Tintin has a particularly unique effect on its audience, as is faithful to creator Hergé's male detective who possesses as much childlike wonder and naivety as he does the real-world acumen and perspicacity of an adult. And yet he has no discernable age. This is because Tintin, voiced by Jamie Bell, is a blank slate onto which we project ourselves; inoffensive and vacuously presentable, yet reacting to extraordinary situations in ways we might imagine should such events befall us. Tintin consequently appeals to the whole spectrum of ages watching it.

This is a theme which extends throughout the film, set in locations which, for example, may or may not be Paris, at a time which could be anywhere from the 1920s to the 1960s. It poses a strange paradox, almost like a dream in that Hergé's creation is both so rich in details, palpable to the senses and instantly recognisable, yet equally blank and unfurnished to the point where Tintin's setting is there and nowhere at the same time. But this is the magic trick, to create a vessel for our own imaginations.

To describe The Adventures Of Tintin as an endless, 'action packed' roller coaster would be a gross understatement in what is literally scene after scene of action set pieces. Admittedly everything looks mighty impressive in glorious CGI and everything is incredibly well choreographed, but it does get old and leaves our human protagonists disappointingly bare-boned. Nonetheless it will no doubt delight children, however to say the film is childish in its themes would also be a misjudgement. Perhaps surprisingly for a PG film, death is alluded to throughout as is the very real sense that bullets actually mean business. While gore is never visible, invariably scenes involving guns or sword-play end with some glimpse of fatality.

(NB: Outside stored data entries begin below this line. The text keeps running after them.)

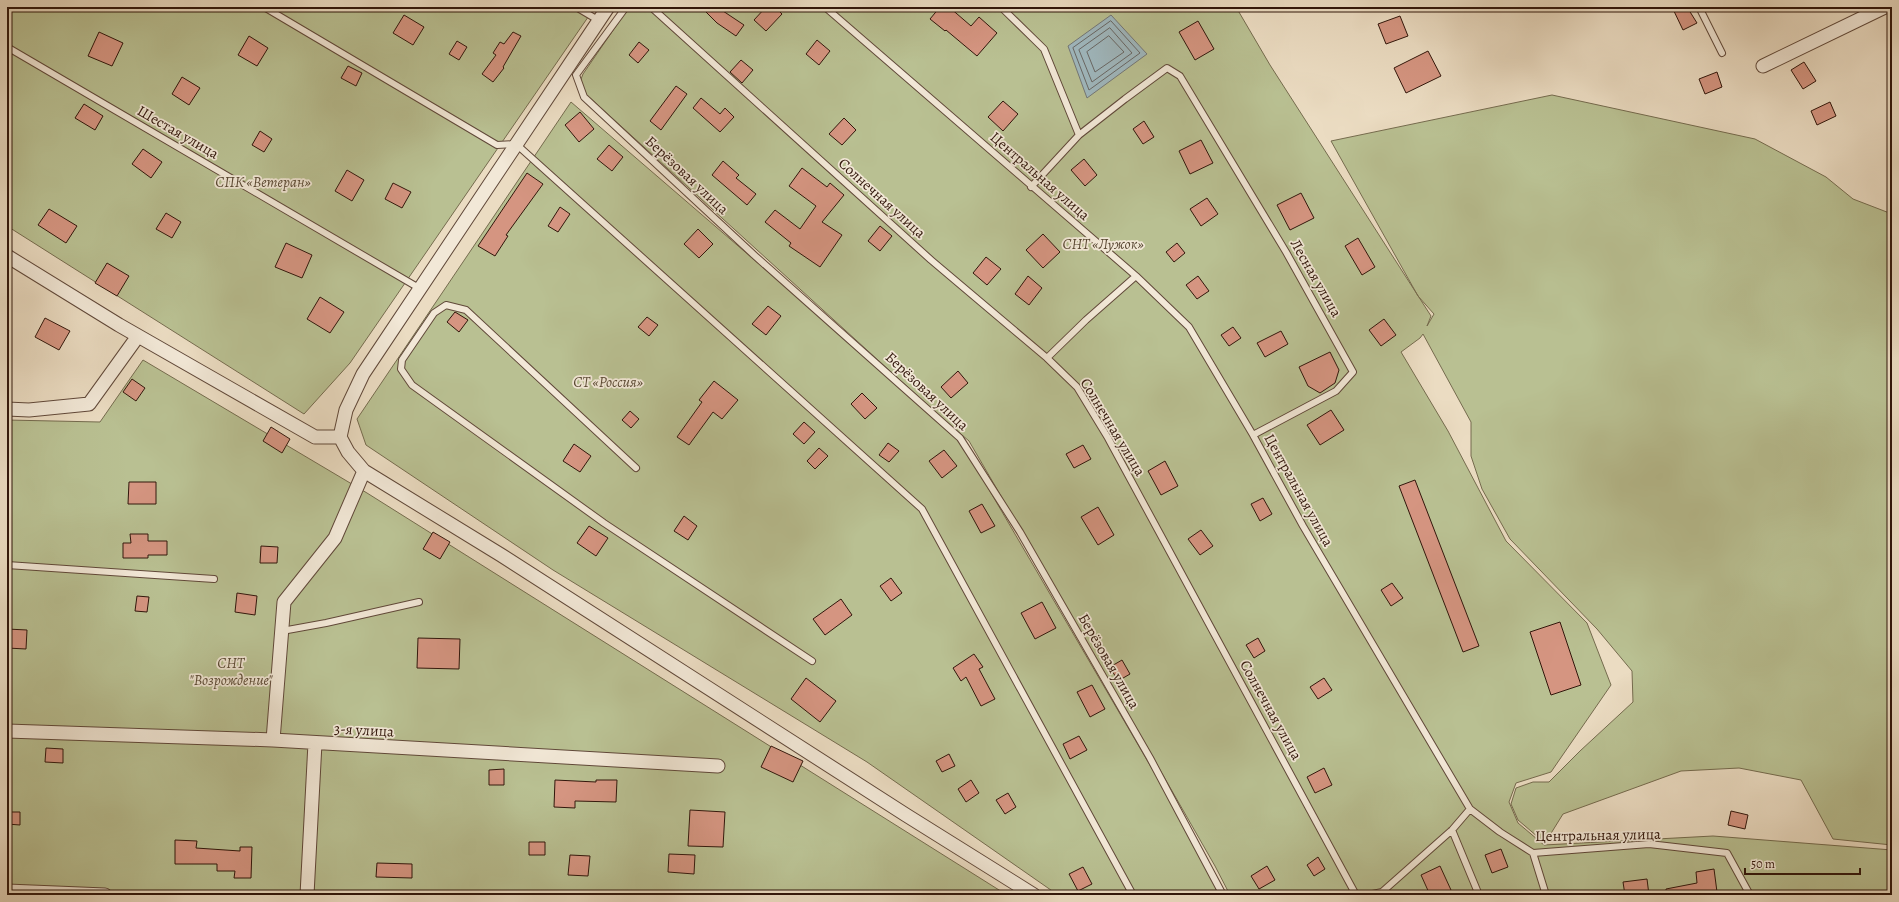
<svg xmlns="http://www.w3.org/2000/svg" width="1899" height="902" font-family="Alegreya,serif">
<rect width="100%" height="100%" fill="#ebdcc2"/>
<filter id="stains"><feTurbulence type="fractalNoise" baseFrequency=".005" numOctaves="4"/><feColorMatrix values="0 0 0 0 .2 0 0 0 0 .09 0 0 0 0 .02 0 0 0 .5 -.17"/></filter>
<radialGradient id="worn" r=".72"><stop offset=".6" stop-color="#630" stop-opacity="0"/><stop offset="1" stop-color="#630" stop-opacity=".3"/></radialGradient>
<path fill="#b9c092" stroke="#756b4e" d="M7 7H595L350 363 304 414 7 226Z
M629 7H1236L1270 65 1431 316 1427 326 1434 314 1418 296 1331 141 1552 95 1755 139 1826 177 1853 199 1892 214V845L1833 839 1801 780 1739 768 1681 771 1563 814 1545 843 1518 820 1511 804 1516 788 1533 782H1549L1580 751 1633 702 1632 671 1597 629 1510 539 1482 489 1471 456V422L1423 334 1420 338 1401 352 1448 431 1506 541 1587 623 1611 685 1551 772 1516 783 1509 802 1518 823 1544 845 1713 836 1892 850V895H1230L1215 866 1152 756 969 441 934 411 578 87 583 74Z
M571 102 809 307 963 445 1189 832 1221 895H1058L867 762 553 570 366 445 357 419Z
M143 360 367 493 1007 895H7V420L100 422Z"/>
<path fill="#9fb8bf" stroke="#737777" d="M1111 15 1147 54 1087 98 1068 46Z"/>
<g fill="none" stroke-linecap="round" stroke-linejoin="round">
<path stroke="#686765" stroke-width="1" d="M1111 21 1140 53 1089 90 1073 48Z
M1110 28 1132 53 1092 82 1079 50Z
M1109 36 1124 52 1095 72 1087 52Z"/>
</g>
<path fill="#d59581" stroke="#31160b" d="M701 7H717L744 25 736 36 717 23Z
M766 7H775L782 14 766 31 754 20Z
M940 7H949L971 26 979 17 997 33 977 56 946 30 945 31 930 19Z
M1672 7H1687L1697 23 1683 30Z
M404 15 424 27 413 45 393 33Z
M1400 16 1408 36 1386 44 1378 24Z
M1198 21 1214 49 1195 60 1179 32Z
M99 32 123 43 112 66 88 56Z
M513 32 521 36 503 67 504 68 493 82 482 74 496 55 493 53 500 42 504 44Z
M249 36 268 48 257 66 238 55Z
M817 40 830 51 819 65 806 54Z
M457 41 467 47 459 60 449 54Z
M639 42 649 50 638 63 629 55Z
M1428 51 1441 76 1406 93 1394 68Z
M741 60 753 70 742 83 730 72Z
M1804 62 1816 81 1803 89 1791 70Z
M348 66 362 73 356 86 341 78Z
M1717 72 1722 87 1705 94 1699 79Z
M182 77 200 88 189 105 172 94Z
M676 86 687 94 661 130 650 121Z
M701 98 720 114 725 108 734 117 720 132 693 108Z
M1003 101 1018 114 1003 131 988 117Z
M1830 102 1836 116 1817 125 1811 111Z
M84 104 103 116 95 130 75 118Z
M580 112 594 129 579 142 565 125Z
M844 118 856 130 842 145 829 134Z
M1144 121 1154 137 1143 144 1133 129Z
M260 131 272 139 264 152 252 145Z
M1201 140 1213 163 1190 174 1179 151Z
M609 145 623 157 612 171 597 159Z
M143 149 162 162 151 178 132 164Z
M1084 159 1097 175 1085 186 1071 170Z
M723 161 739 175 736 178 756 194 747 205 712 175Z
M802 168 827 187 830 183 844 195 822 222 842 235 820 267 789 246 791 243 765 222 775 210 800 229 816 206 789 186Z
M347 170 364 180 352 201 335 191Z
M527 173 543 184 506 235 508 236 495 256 478 246Z
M393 183 411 192 402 208 385 199Z
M1301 193 1314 218 1290 230 1277 205Z
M1207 198 1218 214 1201 226 1190 209Z
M560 207 570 214 558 232 548 226Z
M49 209 77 226 66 243 38 225Z
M166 213 181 222 172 238 156 229Z
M880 226 892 236 880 251 868 241Z
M698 229 713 244 699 258 684 244Z
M1043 234 1060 252 1043 268 1026 250Z
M1358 238 1375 267 1362 275 1345 246Z
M286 243 312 255 302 278 275 267Z
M1177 243 1185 253 1174 262 1166 252Z
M986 257 1001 269 987 285 973 273Z
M107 263 129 276 117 296 95 283Z
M1028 276 1042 288 1029 305 1015 294Z
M1198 276 1209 291 1197 299 1186 285Z
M320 297 344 312 330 333 307 319Z
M768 306 781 316 766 335 752 324Z
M455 312 468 320 459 332 447 322Z
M647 317 658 325 649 336 638 327Z
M45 318 70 331 59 350 35 337Z
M1384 319 1396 335 1381 346 1369 330Z
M1233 327 1241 338 1229 346 1221 335Z
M1281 331 1288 344 1265 357 1257 343Z
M1330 352 1339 370 1335 383 1320 393 1308 386 1299 367Z
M958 371 968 383 951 398 941 387Z
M132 379 145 388 136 401 123 392Z
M714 381 738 400 722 419 713 412 689 445 677 437 702 402 699 400Z
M862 393 877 408 865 419 851 404Z
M1331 410 1344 430 1320 445 1307 425Z
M630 411 639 419 631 428 622 420Z
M804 422 815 432 804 444 793 434Z
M271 427 290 439 282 453 263 441Z
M888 443 899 451 889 462 879 455Z
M574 444 591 456 580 472 563 461Z
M1083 445 1091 459 1074 468 1066 454Z
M819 448 828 456 815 469 807 461Z
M944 450 957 466 942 478 929 461Z
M1165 461 1178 486 1161 495 1148 471Z
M1415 480 1479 646 1463 652 1399 486Z
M129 482H156V504H128Z
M1263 498 1272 514 1260 521 1251 504Z
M982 504 995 526 981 533 969 511Z
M1098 507 1114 535 1098 545 1081 517Z
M684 516 697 526 688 540 674 531Z
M589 526 608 538 596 556 577 543Z
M1201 530 1213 546 1200 555 1188 539Z
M433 532 450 542 440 559 423 549Z
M130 534H148V541H167V555H148V558H123V543H131Z
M261 546 278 547 277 563H260Z
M891 578 902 593 891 601 880 586Z
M1392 583 1403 598 1391 606 1381 590Z
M237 593 257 596 255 615 235 612Z
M137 596 149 597 147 612 135 611Z
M841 599 852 615 825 635 813 619Z
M1042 602 1056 628 1035 639 1021 613Z
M1560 622 1581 685 1551 695 1530 632Z
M7 629 27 630 26 649 7 648Z
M418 638 460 639 459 669 417 668Z
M1258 638 1265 651 1254 658 1246 645Z
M974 654 983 667 979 669 995 699 981 706 966 677 961 681 953 668Z
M1122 660 1130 674 1118 681 1110 667Z
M806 678 836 701 820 722 791 699Z
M1324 678 1332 690 1318 699 1310 687Z
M1092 685 1105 709 1090 717 1077 692Z
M1079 736 1087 750 1070 759 1063 744Z
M771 746 803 761 793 782 761 767Z
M46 748 63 749V763L45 762Z
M949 754 955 766 942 772 936 761Z
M1324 768 1332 785 1315 793 1307 777Z
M504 769V785H489V770Z
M555 780 596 782V780H617L616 802 575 801V808L554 807Z
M971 780 979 793 966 802 958 789Z
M1008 793 1016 807 1005 814 996 800Z
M690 810 725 812 723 847 688 846Z
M1731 811 1748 815 1745 829 1728 825Z
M7 812H20V825L7 824Z
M175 840 197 841 196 848 240 851V847H252L251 878H234L235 871H217V864H175Z
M529 842H545V855H529Z
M1501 849 1508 867 1492 873 1485 855Z
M669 854 695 855 694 874 668 872Z
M570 855 590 856 588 876 568 875Z
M1318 857 1325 869 1314 876 1307 865Z
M377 863 412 864V878L376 877Z
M1267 866 1275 880 1259 889 1251 876Z
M1440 866 1451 890 1440 895H1430L1421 875Z
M1083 867 1092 884 1078 891 1069 874Z
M1714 869 1717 892 1695 895H1666V889L1697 883 1696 872Z
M1647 879 1649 895H1625L1623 882Z"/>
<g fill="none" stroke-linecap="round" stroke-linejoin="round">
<defs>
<path id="service" d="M264 7 497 145 516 144 922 509 1133 895
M576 7 598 20
M626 7 576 75 584 97 754 255 960 438 1020 532 1150 758 1223 895
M651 7 931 260 1047 358 1077 387 1108 438 1356 895
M825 7 1136 276 1189 327 1253 435 1303 526 1470 809 1500 832 1533 853 1649 844 1727 853 1750 895
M1001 7 1044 49 1079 135 1031 187
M1699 7 1722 53
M7 47 419 288
M1079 135 1125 99 1167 68 1180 76 1286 252 1353 372 1336 391 1253 435
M1047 358 1086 320 1136 276
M636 468 466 310 446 305 434 313 402 360 401 369 412 385 604 523 812 661
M7 565 214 579
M282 631 326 623 419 602
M1452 830 1479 895
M1533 853 1546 895
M1368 895 1382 892 1452 830 1470 809"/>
<path id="minor" d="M608 7 363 374 346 410 340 437 348 452 364 471 501 555 906 815 1034 895
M1763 66 1885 7
M7 256 119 325 315 437H340
M7 409 29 410 89 404 138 336
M7 731 273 740 718 766
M273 740 284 602 335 538 364 471
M7 891 105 895
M307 895 315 743"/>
</defs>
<use href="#service" stroke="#604839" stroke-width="8"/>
<use href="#minor" stroke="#604839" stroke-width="15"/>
<use href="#service" stroke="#f2e8d7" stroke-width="6"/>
<use href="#minor" stroke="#f2e8d7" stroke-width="13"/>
</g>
<g text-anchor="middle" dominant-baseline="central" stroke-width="3.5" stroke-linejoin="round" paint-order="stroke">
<g font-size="15" fill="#31160b" stroke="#f2e8d7">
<text transform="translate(178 132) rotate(30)">Шестая улица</text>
<text transform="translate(687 175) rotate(43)">Берёзовая улица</text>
<text transform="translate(1040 176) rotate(41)">Центральная улица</text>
<text transform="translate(882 198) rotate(42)">Солнечная улица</text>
<text transform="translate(1316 278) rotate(60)">Лесная улица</text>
<text transform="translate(927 391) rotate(43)">Берёзовая улица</text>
<text transform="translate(1113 427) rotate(59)">Солнечная улица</text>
<text transform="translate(1299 490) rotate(61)">Центральная улица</text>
<text transform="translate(1109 661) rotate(60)">Берёзовая улица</text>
<text transform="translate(1271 710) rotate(61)">Солнечная улица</text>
<text transform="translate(364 730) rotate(3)">3-я улица</text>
<text transform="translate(1598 835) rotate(-1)">Центральная улица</text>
</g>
<g font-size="15" font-style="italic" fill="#5a4934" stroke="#f2e8d7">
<text x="263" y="182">СПК «Ветеран»</text>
<text x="1103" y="244">СНТ «Лужок»</text>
<text x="608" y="382">СТ «Россия»</text>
<text x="231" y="663">СНТ<tspan x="231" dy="17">"Возрождение"</tspan></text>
</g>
</g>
<rect width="1899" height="902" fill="none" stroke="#ebdcc2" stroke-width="24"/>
<rect x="8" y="8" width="1883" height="886" fill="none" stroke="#31160b" stroke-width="2"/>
<rect x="12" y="12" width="1875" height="878" fill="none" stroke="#31160b"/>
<path d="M1745 868v6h115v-6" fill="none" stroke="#31160b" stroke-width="2"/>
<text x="1751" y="868" font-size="12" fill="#31160b" stroke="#f2e8d7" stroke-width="3" paint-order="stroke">50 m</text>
<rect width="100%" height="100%" filter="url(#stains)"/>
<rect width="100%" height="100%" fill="url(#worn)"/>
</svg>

Moreover, take one Captain Archibald Haddock (Serkis), a drunken sailor from whom most of the film's humour stems from. We have here a man who thinks it prudent to stop off in the ship's galley and load up on bottles of whiskey while a bunch of goons with guns chase him and Tintin. Yes, stumbling about in a drunken stupor doing stupid things is funny, but Haddock's situation is so pathetic that it's almost pitiful. Maybe I'm reading too much into it, but while it's all fun and games to restart a a piston engine by belching alcoholic fumes into it, it is perhaps not so funny when your alcoholism continuously endangers you and your friend's lives. Throughout, I was never quite sure what message Tintin was sending to children. Was it a warning to the dangers of alcohol? Or was it more an advertisement, as if to say 'hey, getting drunk is pretty fucking funny!'. Unfortunately despite the best efforts of our Captain, The Adventures Of Tintin is never outright hilarious. Sure I grinned, but it never evoked so much as a bawdy laugh from yours truly.

Tintin is nonetheless a true Spielberg film, sporting elements of Indy (and even shades of the Uncharted videogames) with the heart to match. Like with most of Spielberg's films this implores you to invest in Hergé's ensorcelling world, dazzlingly realised in gorgeous CGI. For the kid in all of us this is a high-spirited effort which has the capacity to delight. However, it is also somewhat disappointing that there isn't much fat to chew on here. A break for pause to catch one's breath would have been most welcome in places, but overall this is a fairly spunky and charming tale which is capriciously realised.